問題 1:
レストランの食レポにある「おかむらの大看板と云えば、やっぱし、ブイヤベースは外せない。」という文を英語に訳してください。
問題 2:
レストランの食レポを、最後の文のあとから続けて書いてください。

文書の抜粋:
-------

《ゴールデンウィーク企画・海のビストロおかむら黄金のコース●下巻》
静岡市鷹匠の名門フレンチ
『海のビストロ・おかむら』
にてゴールデンウィーク特別おまかせコースを堪能中。
自家製ジンジャーエールをお代わりしたら、遂に今宵のメインディッシュの出番と相成る。
おかむらの大看板と云えば、やっぱし、ブイヤベースは外せない。
ゴールデンウィークスペシャルとして、一段と、奮発して
『⑨タラバガニとキンメダイのブイヤベース』
が全容を現したから、イヤハヤ恐れ入ってしまう。

タラバガニとキンメダイを2トップに、他にもムール貝やハマグリ、ホタテ貝etc豪華絢爛な貝類がバッグを盛り立てており、海の恵みを最大限に集約化した爆発力が、ビジュアル以上に真っ赤に
炸裂し、圧巻の迫力で舌に押し寄せてくる。

-------

提供データ:
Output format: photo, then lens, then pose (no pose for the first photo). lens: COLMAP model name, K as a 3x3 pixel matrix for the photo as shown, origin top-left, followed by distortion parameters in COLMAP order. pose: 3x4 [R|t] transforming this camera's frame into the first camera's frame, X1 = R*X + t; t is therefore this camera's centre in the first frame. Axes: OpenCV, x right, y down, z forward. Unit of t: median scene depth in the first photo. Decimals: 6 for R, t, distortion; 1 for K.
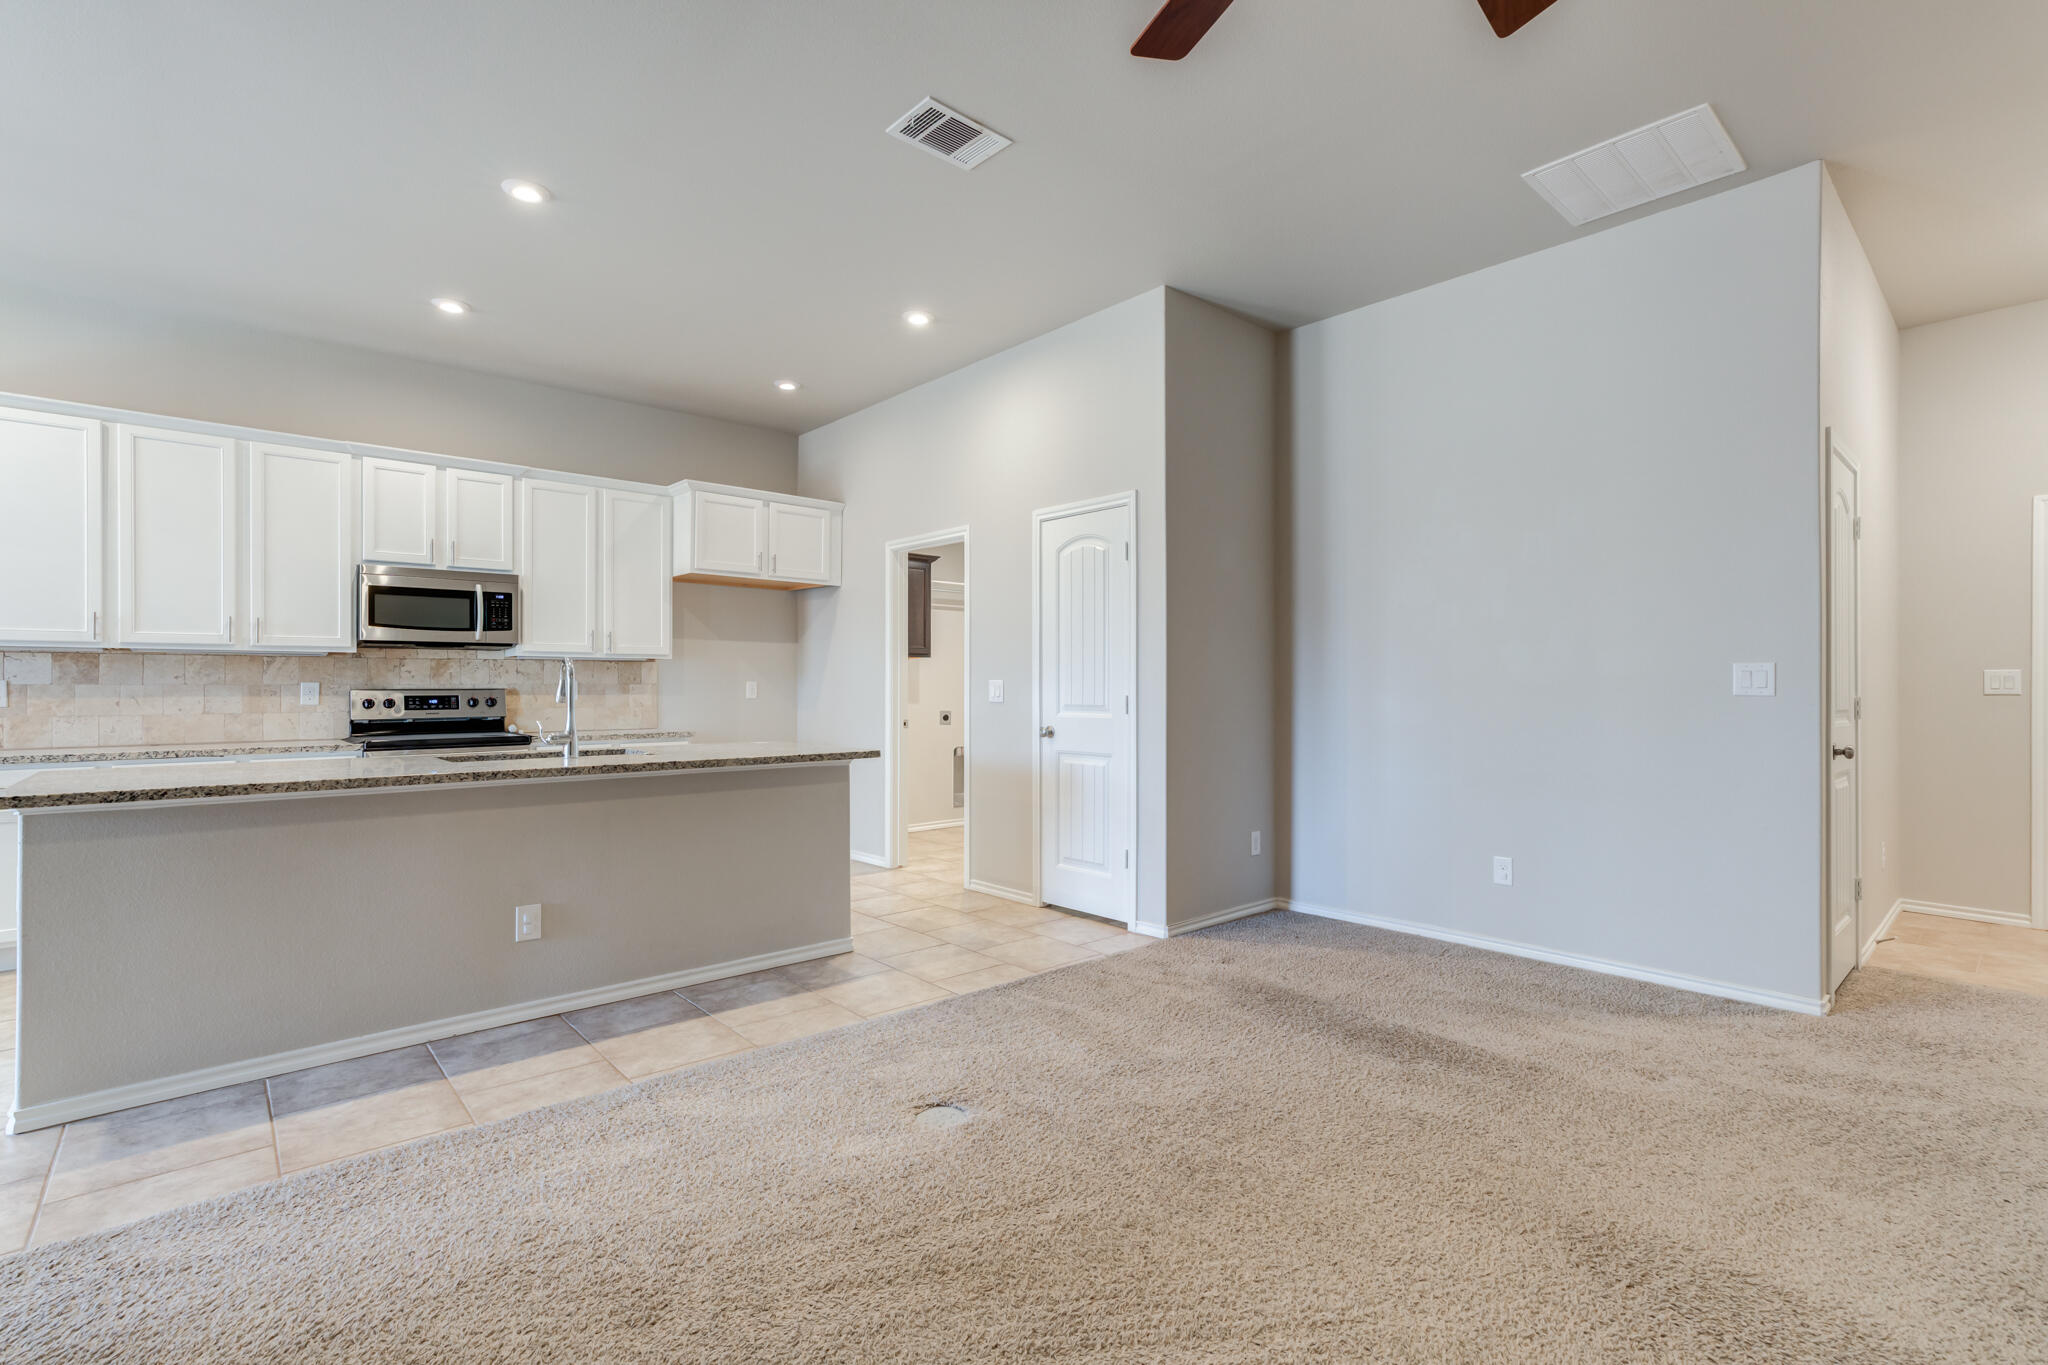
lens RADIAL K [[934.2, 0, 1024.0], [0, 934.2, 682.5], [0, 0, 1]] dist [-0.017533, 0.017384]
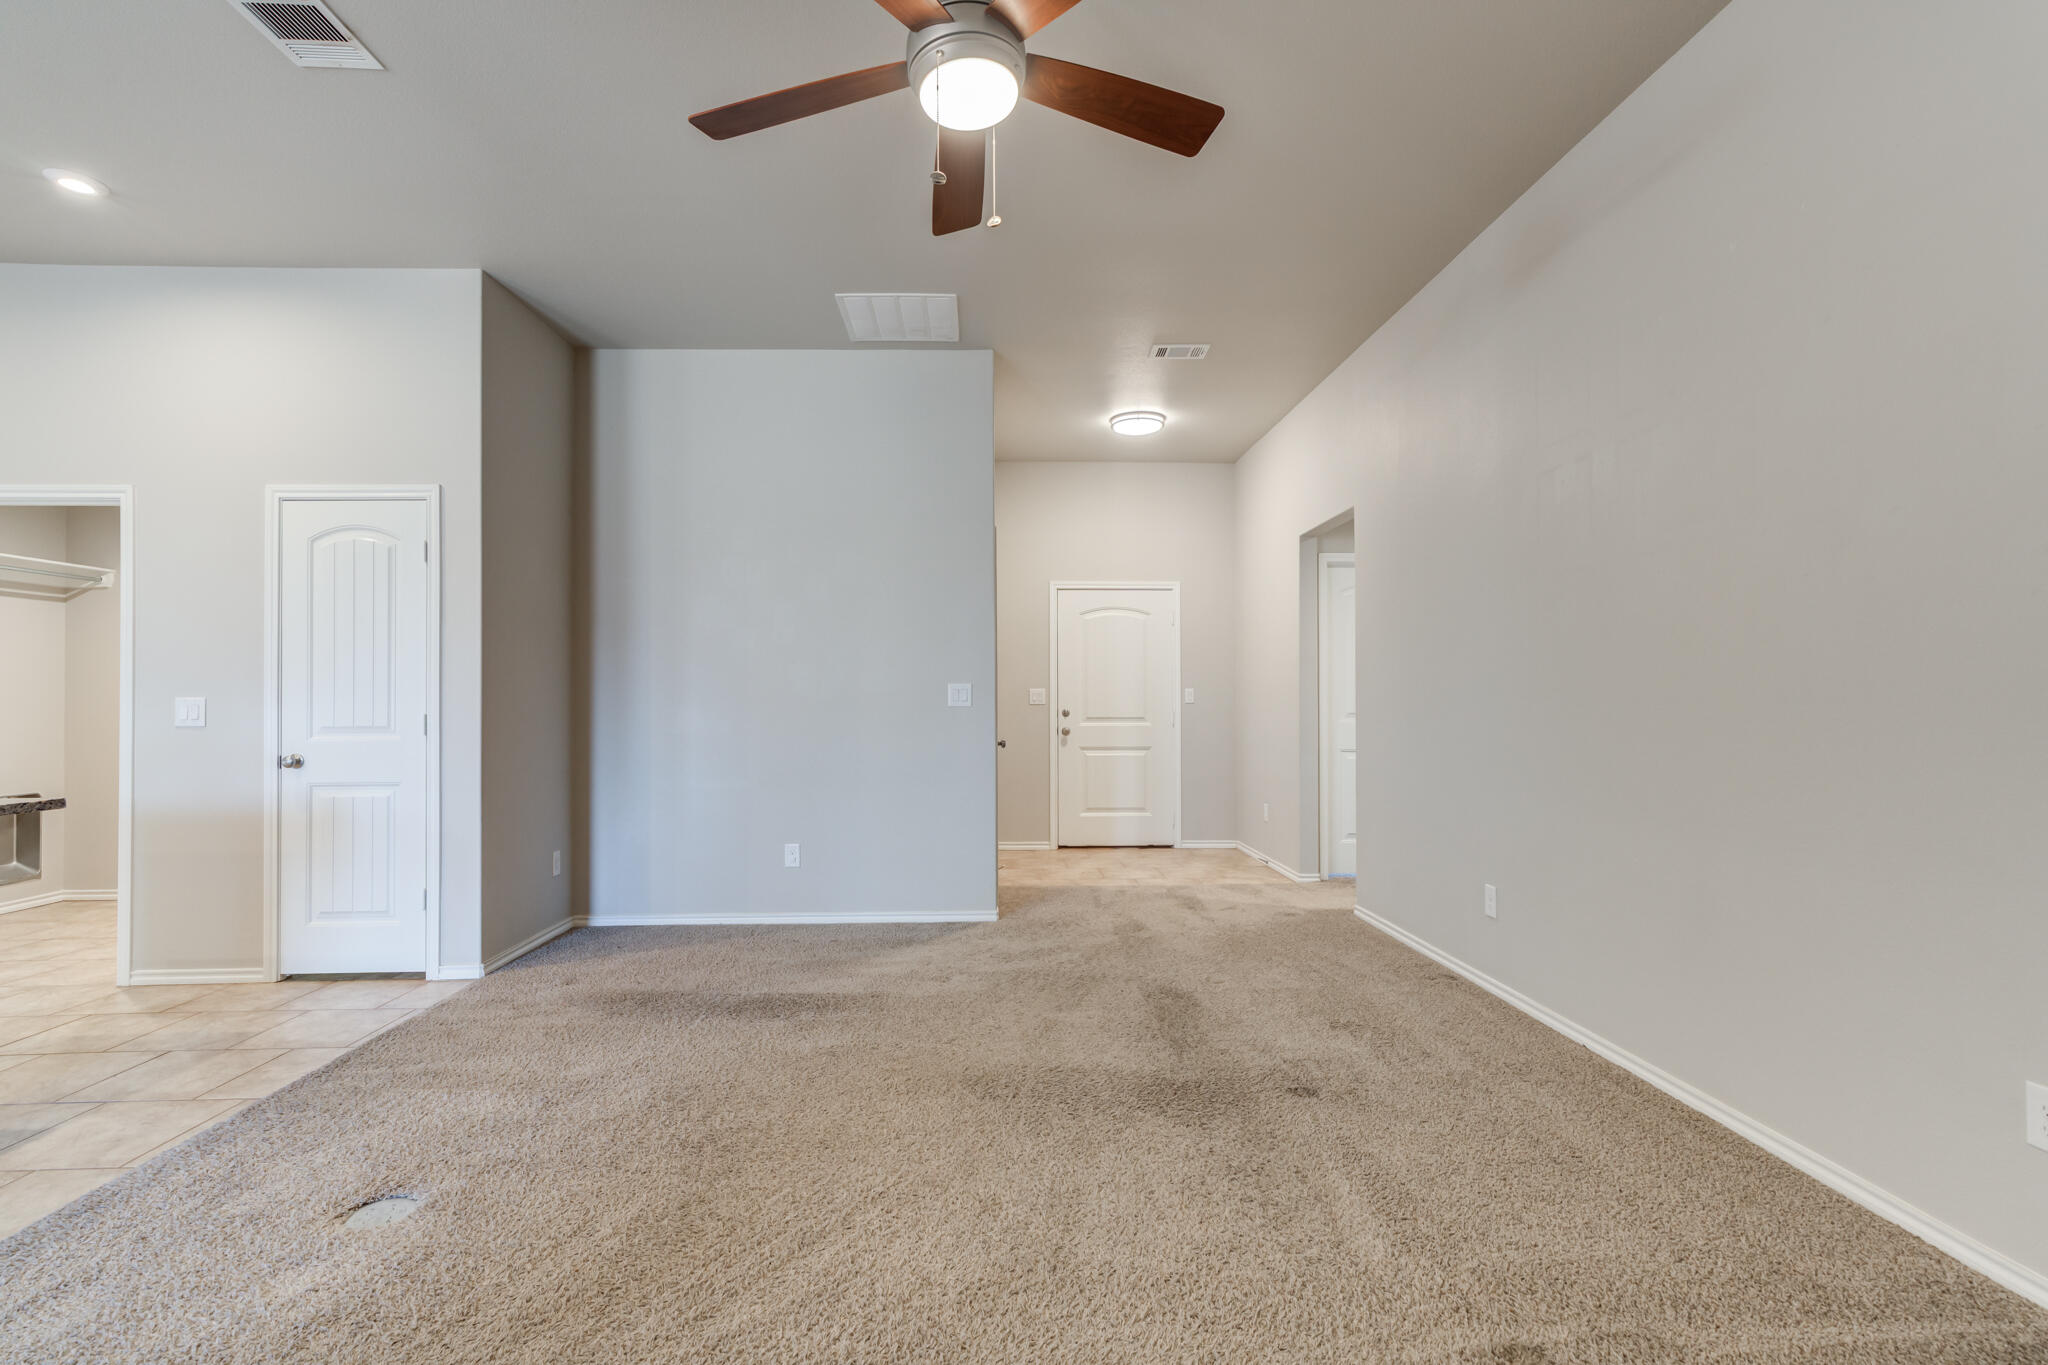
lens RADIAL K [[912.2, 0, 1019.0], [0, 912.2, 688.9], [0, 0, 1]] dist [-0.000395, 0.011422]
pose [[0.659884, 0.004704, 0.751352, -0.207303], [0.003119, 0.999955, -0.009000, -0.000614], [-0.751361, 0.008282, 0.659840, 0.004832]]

-------

解答 1:
When it comes to Okamura's signature dish, you really can't leave out the bouillabaisse.

解答 2:
熱々の怒涛の波状攻撃は、バケットに染み込ませたり、具を乗っけたりして、様々なアタックを仕掛けてくるから、実に悩ましい。

まさに、マスターの天才的トリックスターセンスの真骨頂と云えよう。
〆は、だいたいご飯モノが通例的なのだが、現在の
《令和の米騒動》
が影響しているため、今回は、珍しくパスタをこしらえてくれた。
しかも、ゴージャスに
『⑩ウニ入りトマトクリームスパゲッティ』
をタップシ振る舞うのやから、起死回生の1杯に
危機も吹き飛ぶ。

麺は、中太麺の代表格・リングイネを起用。
特有のモチモチ弾む喉越しに、超濃厚なトマトクリームソースとウニのコクが、コレでもかと絡まるわ♪絡まるわ♪♪

スッカリ魅了され、酔いしれてしまった。
最後は、デザートタイムを2部制でゆっくり寛ぐ
前半は、
『⑪ライムヨーグルト』
でサッパリとコースの濃い波をリセットしてくれる。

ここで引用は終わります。